Saved entries
————

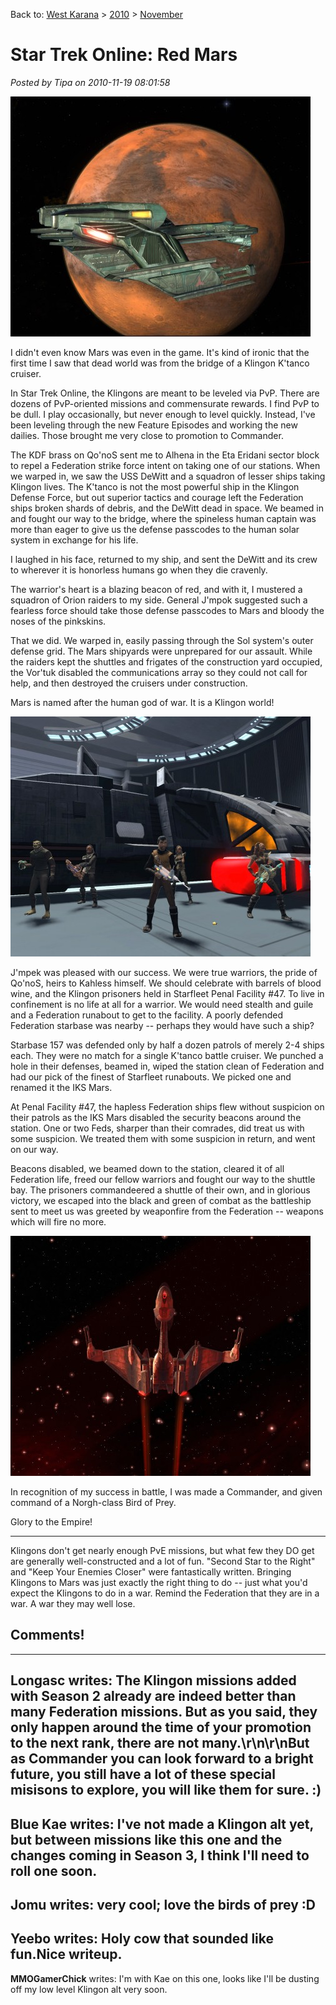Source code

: Back to: [West Karana](/posts/westkarana.md) > [2010](/posts/2010/westkarana.md) > [November](./westkarana.md)
# Star Trek Online: Red Mars

*Posted by Tipa on 2010-11-19 08:01:58*

[![](../../../uploads/2010/11/GameClient-2010-11-18-21-41-10-21-480x384.jpg "Approaching Mars colony")](../../../uploads/2010/11/GameClient-2010-11-18-21-41-10-21.jpg)

I didn't even know Mars was even in the game. It's kind of ironic that the first time I saw that dead world was from the bridge of a Klingon K'tanco cruiser.

In Star Trek Online, the Klingons are meant to be leveled via PvP. There are dozens of PvP-oriented missions and commensurate rewards. I find PvP to be dull. I play occasionally, but never enough to level quickly. Instead, I've been leveling through the new Feature Episodes and working the new dailies. Those brought me very close to promotion to Commander.

The KDF brass on Qo'noS sent me to Alhena in the Eta Eridani sector block to repel a Federation strike force intent on taking one of our stations. When we warped in, we saw the USS DeWitt and a squadron of lesser ships taking Klingon lives. The K'tanco is not the most powerful ship in the Klingon Defense Force, but out superior tactics and courage left the Federation ships broken shards of debris, and the DeWitt dead in space. We beamed in and fought our way to the bridge, where the spineless human captain was more than eager to give us the defense passcodes to the human solar system in exchange for his life.

I laughed in his face, returned to my ship, and sent the DeWitt and its crew to wherever it is honorless humans go when they die cravenly.

The warrior's heart is a blazing beacon of red, and with it, I mustered a squadron of Orion raiders to my side. General J'mpok suggested such a fearless force should take those defense passcodes to Mars and bloody the noses of the pinkskins.

That we did. We warped in, easily passing through the Sol system's outer defense grid. The Mars shipyards were unprepared for our assault. While the raiders kept the shuttles and frigates of the construction yard occupied, the Vor'tuk disabled the communications array so they could not call for help, and then destroyed the cruisers under construction.

Mars is named after the human god of war. It is a Klingon world!

[![](../../../uploads/2010/11/GameClient-2010-11-18-23-26-41-17-480x384.jpg "Commandeering a Danube-class runabout")](../../../uploads/2010/11/GameClient-2010-11-18-23-26-41-17.jpg)

J'mpek was pleased with our success. We were true warriors, the pride of Qo'noS, heirs to Kahless himself. We should celebrate with barrels of blood wine, and the Klingon prisoners held in Starfleet Penal Facility #47. To live in confinement is no life at all for a warrior. We would need stealth and guile and a Federation runabout to get to the facility. A poorly defended Federation starbase was nearby -- perhaps they would have such a ship?

Starbase 157 was defended only by half a dozen patrols of merely 2-4 ships each. They were no match for a single K'tanco battle cruiser. We punched a hole in their defenses, beamed in, wiped the station clean of Federation and had our pick of the finest of Starfleet runabouts. We picked one and renamed it the IKS Mars.

At Penal Facility #47, the hapless Federation ships flew without suspicion on their patrols as the IKS Mars disabled the security beacons around the station. One or two Feds, sharper than their comrades, did treat us with some suspicion. We treated them with some suspicion in return, and went on our way.

Beacons disabled, we beamed down to the station, cleared it of all Federation life, freed our fellow warriors and fought our way to the shuttle bay. The prisoners commandeered a shuttle of their own, and in glorious victory, we escaped into the black and green of combat as the battleship sent to meet us was greeted by weaponfire from the Federation -- weapons which will fire no more.

[![](../../../uploads/2010/11/GameClient-2010-11-19-00-19-10-76-480x384.jpg "The Norgh Bird of Prey")](../../../uploads/2010/11/GameClient-2010-11-19-00-19-10-76.jpg)

In recognition of my success in battle, I was made a Commander, and given command of a Norgh-class Bird of Prey.

Glory to the Empire!

---

Klingons don't get nearly enough PvE missions, but what few they DO get are generally well-constructed and a lot of fun. "Second Star to the Right" and "Keep Your Enemies Closer" were fantastically written. Bringing Klingons to Mars was just exactly the right thing to do -- just what you'd expect the Klingons to do in a war. Remind the Federation that they are in a war. A war they may well lose.

## Comments!
---
**Longasc** writes: The Klingon missions added with Season 2 already are indeed better than many Federation missions. But as you said, they only happen around the time of your promotion to the next rank, there are not many.\r\n\r\nBut as Commander you can look forward to a bright future, you still have a lot of these special misisons to explore, you will like them for sure. :)
---
**Blue Kae** writes: I've not made a Klingon alt yet, but between missions like this one and the changes coming in Season 3, I think I'll need to roll one soon.
---
**Jomu** writes: very cool; love the birds of prey :D
---
**Yeebo** writes: Holy cow that sounded like fun.Nice writeup.
---
**MMOGamerChick** writes: I'm with Kae on this one, looks like I'll be dusting off my low level Klingon alt very soon.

————

Task directions. From the entries above, write out every line without a single change, skipping the images.

Problem solution.
Source code

: Back to: [West Karana](/posts/westkarana.md) > [2010](/posts/2010/westkarana.md) > [November](./westkarana.md)
# Star Trek Online: Red Mars

*Posted by Tipa on 2010-11-19 08:01:58*

[![](../../../uploads/2010/11/GameClient-2010-11-18-21-41-10-21-480x384.jpg "Approaching Mars colony")](../../../uploads/2010/11/GameClient-2010-11-18-21-41-10-21.jpg)

I didn't even know Mars was even in the game. It's kind of ironic that the first time I saw that dead world was from the bridge of a Klingon K'tanco cruiser.

In Star Trek Online, the Klingons are meant to be leveled via PvP. There are dozens of PvP-oriented missions and commensurate rewards. I find PvP to be dull. I play occasionally, but never enough to level quickly. Instead, I've been leveling through the new Feature Episodes and working the new dailies. Those brought me very close to promotion to Commander.

The KDF brass on Qo'noS sent me to Alhena in the Eta Eridani sector block to repel a Federation strike force intent on taking one of our stations. When we warped in, we saw the USS DeWitt and a squadron of lesser ships taking Klingon lives. The K'tanco is not the most powerful ship in the Klingon Defense Force, but out superior tactics and courage left the Federation ships broken shards of debris, and the DeWitt dead in space. We beamed in and fought our way to the bridge, where the spineless human captain was more than eager to give us the defense passcodes to the human solar system in exchange for his life.

I laughed in his face, returned to my ship, and sent the DeWitt and its crew to wherever it is honorless humans go when they die cravenly.

The warrior's heart is a blazing beacon of red, and with it, I mustered a squadron of Orion raiders to my side. General J'mpok suggested such a fearless force should take those defense passcodes to Mars and bloody the noses of the pinkskins.

That we did. We warped in, easily passing through the Sol system's outer defense grid. The Mars shipyards were unprepared for our assault. While the raiders kept the shuttles and frigates of the construction yard occupied, the Vor'tuk disabled the communications array so they could not call for help, and then destroyed the cruisers under construction.

Mars is named after the human god of war. It is a Klingon world!

[![](../../../uploads/2010/11/GameClient-2010-11-18-23-26-41-17-480x384.jpg "Commandeering a Danube-class runabout")](../../../uploads/2010/11/GameClient-2010-11-18-23-26-41-17.jpg)

J'mpek was pleased with our success. We were true warriors, the pride of Qo'noS, heirs to Kahless himself. We should celebrate with barrels of blood wine, and the Klingon prisoners held in Starfleet Penal Facility #47. To live in confinement is no life at all for a warrior. We would need stealth and guile and a Federation runabout to get to the facility. A poorly defended Federation starbase was nearby -- perhaps they would have such a ship?

Starbase 157 was defended only by half a dozen patrols of merely 2-4 ships each. They were no match for a single K'tanco battle cruiser. We punched a hole in their defenses, beamed in, wiped the station clean of Federation and had our pick of the finest of Starfleet runabouts. We picked one and renamed it the IKS Mars.

At Penal Facility #47, the hapless Federation ships flew without suspicion on their patrols as the IKS Mars disabled the security beacons around the station. One or two Feds, sharper than their comrades, did treat us with some suspicion. We treated them with some suspicion in return, and went on our way.

Beacons disabled, we beamed down to the station, cleared it of all Federation life, freed our fellow warriors and fought our way to the shuttle bay. The prisoners commandeered a shuttle of their own, and in glorious victory, we escaped into the black and green of combat as the battleship sent to meet us was greeted by weaponfire from the Federation -- weapons which will fire no more.

[![](../../../uploads/2010/11/GameClient-2010-11-19-00-19-10-76-480x384.jpg "The Norgh Bird of Prey")](../../../uploads/2010/11/GameClient-2010-11-19-00-19-10-76.jpg)

In recognition of my success in battle, I was made a Commander, and given command of a Norgh-class Bird of Prey.

Glory to the Empire!

---

Klingons don't get nearly enough PvE missions, but what few they DO get are generally well-constructed and a lot of fun. "Second Star to the Right" and "Keep Your Enemies Closer" were fantastically written. Bringing Klingons to Mars was just exactly the right thing to do -- just what you'd expect the Klingons to do in a war. Remind the Federation that they are in a war. A war they may well lose.

## Comments!
---
**Longasc** writes: The Klingon missions added with Season 2 already are indeed better than many Federation missions. But as you said, they only happen around the time of your promotion to the next rank, there are not many.\r\n\r\nBut as Commander you can look forward to a bright future, you still have a lot of these special misisons to explore, you will like them for sure. :)
---
**Blue Kae** writes: I've not made a Klingon alt yet, but between missions like this one and the changes coming in Season 3, I think I'll need to roll one soon.
---
**Jomu** writes: very cool; love the birds of prey :D
---
**Yeebo** writes: Holy cow that sounded like fun.Nice writeup.
---
**MMOGamerChick** writes: I'm with Kae on this one, looks like I'll be dusting off my low level Klingon alt very soon.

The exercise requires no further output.